By adding the commodities, Afrimat was also then able to diversify from the South African economic cycle and tap into business in other countries. This approach, according to Pieter, also stood the company in good stead during Covid-19.
“Iron ore products are sold in dollars. At the height of Covid-19, while the construction material business was at a standstill, the iron ore part of the business received approval from the government to start a week after full Level 5 lockdown, with certain provisions in place,” he said. “That allowed us to pay all our employees during the hard lockdown period – and that’s the type of thinking that helps the Afrimat group.”
Pieter is also passionate about another big learning from the Stanford course – the human or emotional aspect of business. “There’s always emotions and neuroscience and bias in our decisions. There’s more to a CFO role than just figures, finance and strategy. We spend a lot of time on the human element of decision making, where there’s a lot of emotion,” he said.
The people factor
The human element of decision-making is the reason that Pieter believes soft skills should be incorporated into a CA’s learning and development path. “My advice to my younger self would be to start working on the softer skills a lot earlier. When you start with the CA route, you are taught a lot of technical skills. It’s accounting and auditing, either the accounts balance or they don’t. What we are not taught at university level is how to work with people,” he noted, adding that working effectively with people is one of the most important attributes to the success of a business.
“If you go into a CFO role, you are reliant on a team of people. I can’t do all the work in our company. For my success, the more I help my team, the more I will benefit. This was probably my biggest lesson through Stanford – it all revolves around emotion – to focus on the people around me,” Pieter said.

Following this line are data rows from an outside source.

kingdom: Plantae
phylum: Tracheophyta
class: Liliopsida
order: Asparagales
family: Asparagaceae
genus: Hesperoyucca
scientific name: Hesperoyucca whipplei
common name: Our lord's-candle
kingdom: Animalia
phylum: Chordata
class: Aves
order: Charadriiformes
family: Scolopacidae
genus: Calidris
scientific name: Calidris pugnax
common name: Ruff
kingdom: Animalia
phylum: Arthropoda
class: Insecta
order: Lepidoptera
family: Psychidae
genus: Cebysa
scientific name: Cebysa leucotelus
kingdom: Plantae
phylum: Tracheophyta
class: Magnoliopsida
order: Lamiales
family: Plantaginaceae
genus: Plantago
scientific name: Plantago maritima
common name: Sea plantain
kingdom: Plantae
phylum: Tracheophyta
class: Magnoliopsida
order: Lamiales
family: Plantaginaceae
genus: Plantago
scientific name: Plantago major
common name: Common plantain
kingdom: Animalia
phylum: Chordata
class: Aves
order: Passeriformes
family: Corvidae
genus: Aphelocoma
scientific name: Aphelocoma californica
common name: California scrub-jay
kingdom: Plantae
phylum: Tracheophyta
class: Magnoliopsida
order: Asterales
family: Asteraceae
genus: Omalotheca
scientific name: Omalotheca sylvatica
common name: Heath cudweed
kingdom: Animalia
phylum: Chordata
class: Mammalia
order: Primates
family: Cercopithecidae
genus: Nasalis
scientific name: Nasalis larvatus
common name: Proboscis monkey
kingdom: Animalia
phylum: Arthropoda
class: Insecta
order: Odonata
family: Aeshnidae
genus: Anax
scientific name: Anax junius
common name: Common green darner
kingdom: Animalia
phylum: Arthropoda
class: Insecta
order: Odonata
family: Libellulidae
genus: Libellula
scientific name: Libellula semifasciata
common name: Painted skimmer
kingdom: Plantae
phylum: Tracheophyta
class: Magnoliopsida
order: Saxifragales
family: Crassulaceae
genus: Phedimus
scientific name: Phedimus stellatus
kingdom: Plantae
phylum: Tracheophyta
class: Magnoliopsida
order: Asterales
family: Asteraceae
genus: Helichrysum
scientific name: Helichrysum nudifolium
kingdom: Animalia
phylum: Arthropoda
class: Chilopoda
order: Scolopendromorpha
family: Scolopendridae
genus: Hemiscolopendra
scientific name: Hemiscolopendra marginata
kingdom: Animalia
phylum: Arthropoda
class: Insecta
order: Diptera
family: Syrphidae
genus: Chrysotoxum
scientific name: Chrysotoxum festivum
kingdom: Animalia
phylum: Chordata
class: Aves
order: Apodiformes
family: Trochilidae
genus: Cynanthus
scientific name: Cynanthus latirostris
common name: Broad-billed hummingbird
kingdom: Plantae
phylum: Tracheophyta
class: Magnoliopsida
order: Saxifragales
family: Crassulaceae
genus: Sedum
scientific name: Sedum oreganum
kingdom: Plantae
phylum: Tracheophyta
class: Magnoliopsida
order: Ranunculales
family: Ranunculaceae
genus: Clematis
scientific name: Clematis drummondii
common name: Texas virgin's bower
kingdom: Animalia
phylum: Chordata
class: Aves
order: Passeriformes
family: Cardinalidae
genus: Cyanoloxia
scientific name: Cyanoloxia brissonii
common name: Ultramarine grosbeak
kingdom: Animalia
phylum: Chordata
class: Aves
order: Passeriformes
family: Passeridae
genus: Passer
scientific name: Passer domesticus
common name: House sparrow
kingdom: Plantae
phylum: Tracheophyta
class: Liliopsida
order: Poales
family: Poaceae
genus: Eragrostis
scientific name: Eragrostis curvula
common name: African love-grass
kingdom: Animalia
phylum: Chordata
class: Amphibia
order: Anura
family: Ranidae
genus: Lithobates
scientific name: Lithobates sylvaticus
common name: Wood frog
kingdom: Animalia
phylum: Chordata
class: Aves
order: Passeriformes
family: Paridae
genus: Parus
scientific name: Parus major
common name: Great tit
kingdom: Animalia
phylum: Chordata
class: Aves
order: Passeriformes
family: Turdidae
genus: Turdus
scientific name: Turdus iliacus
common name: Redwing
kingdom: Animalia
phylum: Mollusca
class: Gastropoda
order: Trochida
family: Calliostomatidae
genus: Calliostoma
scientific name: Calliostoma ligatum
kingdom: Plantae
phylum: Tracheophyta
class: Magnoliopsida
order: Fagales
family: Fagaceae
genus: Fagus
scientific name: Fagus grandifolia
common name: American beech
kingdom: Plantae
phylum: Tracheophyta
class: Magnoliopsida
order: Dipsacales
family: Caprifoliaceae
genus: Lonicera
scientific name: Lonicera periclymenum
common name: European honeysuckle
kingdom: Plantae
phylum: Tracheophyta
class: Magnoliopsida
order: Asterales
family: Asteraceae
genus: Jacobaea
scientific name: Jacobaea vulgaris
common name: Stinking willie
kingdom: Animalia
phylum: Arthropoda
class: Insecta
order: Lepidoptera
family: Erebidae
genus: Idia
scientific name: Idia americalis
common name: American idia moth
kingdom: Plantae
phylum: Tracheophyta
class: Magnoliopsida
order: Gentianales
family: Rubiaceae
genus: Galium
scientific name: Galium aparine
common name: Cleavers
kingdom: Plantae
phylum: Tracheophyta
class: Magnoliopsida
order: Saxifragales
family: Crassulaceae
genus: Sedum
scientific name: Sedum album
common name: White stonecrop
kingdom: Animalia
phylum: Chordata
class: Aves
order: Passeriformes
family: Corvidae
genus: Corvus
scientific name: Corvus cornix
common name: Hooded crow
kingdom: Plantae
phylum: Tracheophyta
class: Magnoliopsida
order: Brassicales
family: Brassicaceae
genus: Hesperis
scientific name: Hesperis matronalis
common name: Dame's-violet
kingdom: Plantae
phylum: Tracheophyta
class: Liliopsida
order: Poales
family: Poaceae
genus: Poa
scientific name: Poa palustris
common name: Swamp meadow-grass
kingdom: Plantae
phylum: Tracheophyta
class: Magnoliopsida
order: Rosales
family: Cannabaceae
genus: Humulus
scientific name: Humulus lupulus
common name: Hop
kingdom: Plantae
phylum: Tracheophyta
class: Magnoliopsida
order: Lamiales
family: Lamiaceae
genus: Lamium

It was only later in his career that Pieter realised progress is quicker when you can take stones and hurdles out of customers or colleague’s way. “That makes life easier. You are more successful and people trust you. Progressing in your career and life is all about emotions and how to respond with emotion,” he affirmed.
It’s not dissimilar to sport, according to Pieter, who refers to the book Legacy that focuses on the All-Blacks rugby team. “They want to leave a legacy and their whole team environment is based on the concept that no-one is more important than the team. They would rather pick the second-best player who understands his role in the team rather than the best player who has an ego and doesn’t get the team ethos,” he recalled.